Work instruction: In the copy, include exactly the lines from the one with "ン, Pennsylvania 16735, US" through the end of the data and no others, both ends kept, with every picture left out.

::: Extracted records :::

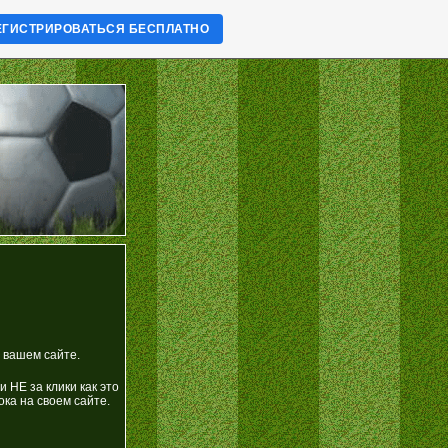
ЕГИСТРИРОВАТЬСЯ БЕСПЛАТНО
 вашем сайте.
 НЕ за клики как это
ка на своем сайте.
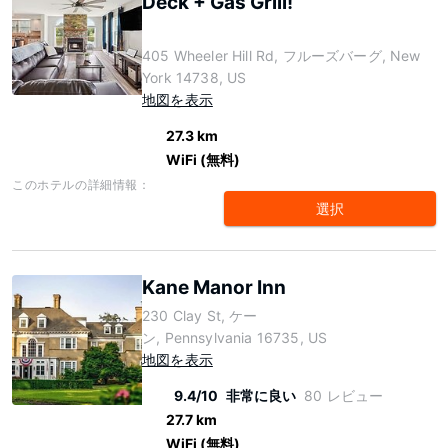
Deck + Gas Grill!
405 Wheeler Hill Rd, フルーズバーグ, New
York 14738, US
地図を表示
27.3 km
WiFi (無料)
このホテルの詳細情報：
選択
Kane Manor Inn
230 Clay St, ケー
ン, Pennsylvania 16735, US
地図を表示
9.4/10
非常に良い
80 レビュー
27.7 km
WiFi (無料)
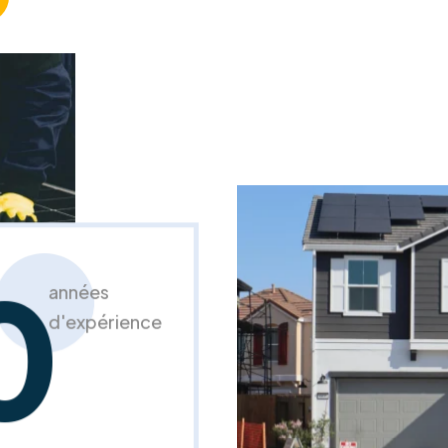
0
années
d'expérience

:::

Output of the task:
ン, Pennsylvania 16735, US
地図を表示
9.4/10
非常に良い
80 レビュー
27.7 km
WiFi (無料)
0
années
d'expérience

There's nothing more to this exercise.